> [Your goal]: Pull out each line of the entries below that contains the string "back". Case matters.

> [Records provided]:
• • • • • • •
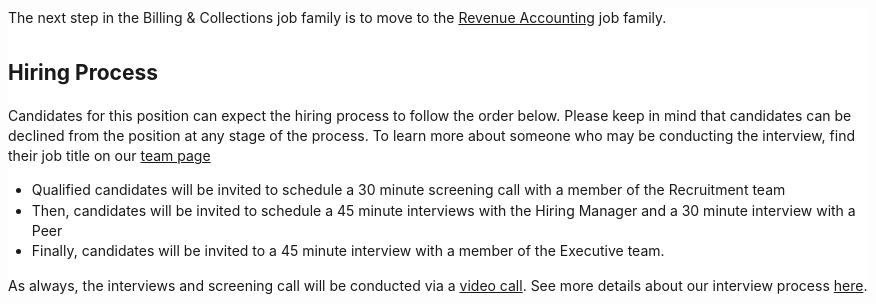 The next step in the Billing & Collections job family is to move to the [Revenue Accounting](/job-families/finance/revenue-accounting/) job family.

## Hiring Process

Candidates for this position can expect the hiring process to follow the order below. Please keep in mind that candidates can be declined from the position at any stage of the process. To learn more about someone who may be conducting the interview, find their job title on our [team page](https://about.gitlab.com/company/team/)

- Qualified candidates will be invited to schedule a 30 minute screening call with a member of the Recruitment team
- Then, candidates will be invited to schedule a 45 minute interviews with the Hiring Manager and a 30 minute interview with a Peer
- Finally, candidates will be invited to a 45 minute interview with a member of the Executive team.

As always, the interviews and screening call will be conducted via a [video call](/handbook/communication/#video-calls). See more details about our interview process [here](/handbook/hiring/interviewing/).
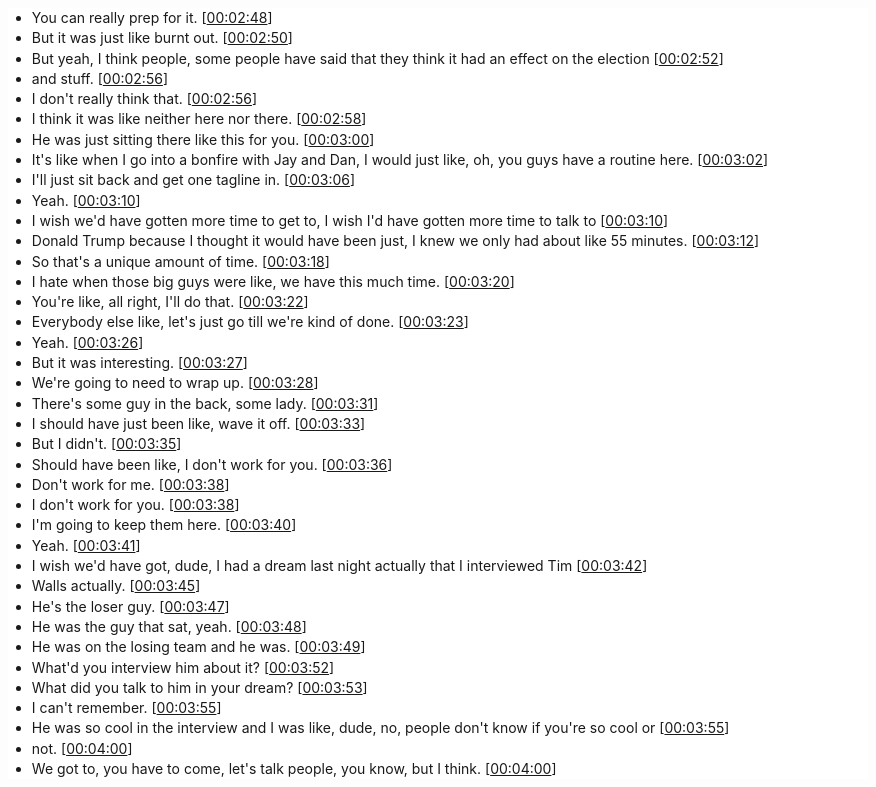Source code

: *  You can really prep for it. [[00:02:48](https://www.youtube.com/watch?v=VLhFR2_xJjo&t=168.95999999999998s)]
*  But it was just like burnt out. [[00:02:50](https://www.youtube.com/watch?v=VLhFR2_xJjo&t=170.16s)]
*  But yeah, I think people, some people have said that they think it had an effect on the election [[00:02:52](https://www.youtube.com/watch?v=VLhFR2_xJjo&t=172.79999999999998s)]
*  and stuff. [[00:02:56](https://www.youtube.com/watch?v=VLhFR2_xJjo&t=176.72s)]
*  I don't really think that. [[00:02:56](https://www.youtube.com/watch?v=VLhFR2_xJjo&t=176.95999999999998s)]
*  I think it was like neither here nor there. [[00:02:58](https://www.youtube.com/watch?v=VLhFR2_xJjo&t=178.0s)]
*  He was just sitting there like this for you. [[00:03:00](https://www.youtube.com/watch?v=VLhFR2_xJjo&t=180.0s)]
*  It's like when I go into a bonfire with Jay and Dan, I would just like, oh, you guys have a routine here. [[00:03:02](https://www.youtube.com/watch?v=VLhFR2_xJjo&t=182.07999999999998s)]
*  I'll just sit back and get one tagline in. [[00:03:06](https://www.youtube.com/watch?v=VLhFR2_xJjo&t=186.39999999999998s)]
*  Yeah. [[00:03:10](https://www.youtube.com/watch?v=VLhFR2_xJjo&t=190.0s)]
*  I wish we'd have gotten more time to get to, I wish I'd have gotten more time to talk to [[00:03:10](https://www.youtube.com/watch?v=VLhFR2_xJjo&t=190.16s)]
*  Donald Trump because I thought it would have been just, I knew we only had about like 55 minutes. [[00:03:12](https://www.youtube.com/watch?v=VLhFR2_xJjo&t=192.96s)]
*  So that's a unique amount of time. [[00:03:18](https://www.youtube.com/watch?v=VLhFR2_xJjo&t=198.08s)]
*  I hate when those big guys were like, we have this much time. [[00:03:20](https://www.youtube.com/watch?v=VLhFR2_xJjo&t=200.56s)]
*  You're like, all right, I'll do that. [[00:03:22](https://www.youtube.com/watch?v=VLhFR2_xJjo&t=202.56s)]
*  Everybody else like, let's just go till we're kind of done. [[00:03:23](https://www.youtube.com/watch?v=VLhFR2_xJjo&t=203.84s)]
*  Yeah. [[00:03:26](https://www.youtube.com/watch?v=VLhFR2_xJjo&t=206.24s)]
*  But it was interesting. [[00:03:27](https://www.youtube.com/watch?v=VLhFR2_xJjo&t=207.76000000000002s)]
*  We're going to need to wrap up. [[00:03:28](https://www.youtube.com/watch?v=VLhFR2_xJjo&t=208.8s)]
*  There's some guy in the back, some lady. [[00:03:31](https://www.youtube.com/watch?v=VLhFR2_xJjo&t=211.76000000000002s)]
*  I should have just been like, wave it off. [[00:03:33](https://www.youtube.com/watch?v=VLhFR2_xJjo&t=213.68s)]
*  But I didn't. [[00:03:35](https://www.youtube.com/watch?v=VLhFR2_xJjo&t=215.68s)]
*  Should have been like, I don't work for you. [[00:03:36](https://www.youtube.com/watch?v=VLhFR2_xJjo&t=216.8s)]
*  Don't work for me. [[00:03:38](https://www.youtube.com/watch?v=VLhFR2_xJjo&t=218.16s)]
*  I don't work for you. [[00:03:38](https://www.youtube.com/watch?v=VLhFR2_xJjo&t=218.8s)]
*  I'm going to keep them here. [[00:03:40](https://www.youtube.com/watch?v=VLhFR2_xJjo&t=220.16s)]
*  Yeah. [[00:03:41](https://www.youtube.com/watch?v=VLhFR2_xJjo&t=221.92s)]
*  I wish we'd have got, dude, I had a dream last night actually that I interviewed Tim [[00:03:42](https://www.youtube.com/watch?v=VLhFR2_xJjo&t=222.16s)]
*  Walls actually. [[00:03:45](https://www.youtube.com/watch?v=VLhFR2_xJjo&t=225.76s)]
*  He's the loser guy. [[00:03:47](https://www.youtube.com/watch?v=VLhFR2_xJjo&t=227.2s)]
*  He was the guy that sat, yeah. [[00:03:48](https://www.youtube.com/watch?v=VLhFR2_xJjo&t=228.23999999999998s)]
*  He was on the losing team and he was. [[00:03:49](https://www.youtube.com/watch?v=VLhFR2_xJjo&t=229.6s)]
*  What'd you interview him about it? [[00:03:52](https://www.youtube.com/watch?v=VLhFR2_xJjo&t=232.32s)]
*  What did you talk to him in your dream? [[00:03:53](https://www.youtube.com/watch?v=VLhFR2_xJjo&t=233.6s)]
*  I can't remember. [[00:03:55](https://www.youtube.com/watch?v=VLhFR2_xJjo&t=235.12s)]
*  He was so cool in the interview and I was like, dude, no, people don't know if you're so cool or [[00:03:55](https://www.youtube.com/watch?v=VLhFR2_xJjo&t=235.68s)]
*  not. [[00:04:00](https://www.youtube.com/watch?v=VLhFR2_xJjo&t=240.07999999999998s)]
*  We got to, you have to come, let's talk people, you know, but I think. [[00:04:00](https://www.youtube.com/watch?v=VLhFR2_xJjo&t=240.23999999999998s)]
• • • • • • •
> [Exercise solution]:
*  I'll just sit back and get one tagline in. [[00:03:06](https://www.youtube.com/watch?v=VLhFR2_xJjo&t=186.39999999999998s)]
*  There's some guy in the back, some lady. [[00:03:31](https://www.youtube.com/watch?v=VLhFR2_xJjo&t=211.76000000000002s)]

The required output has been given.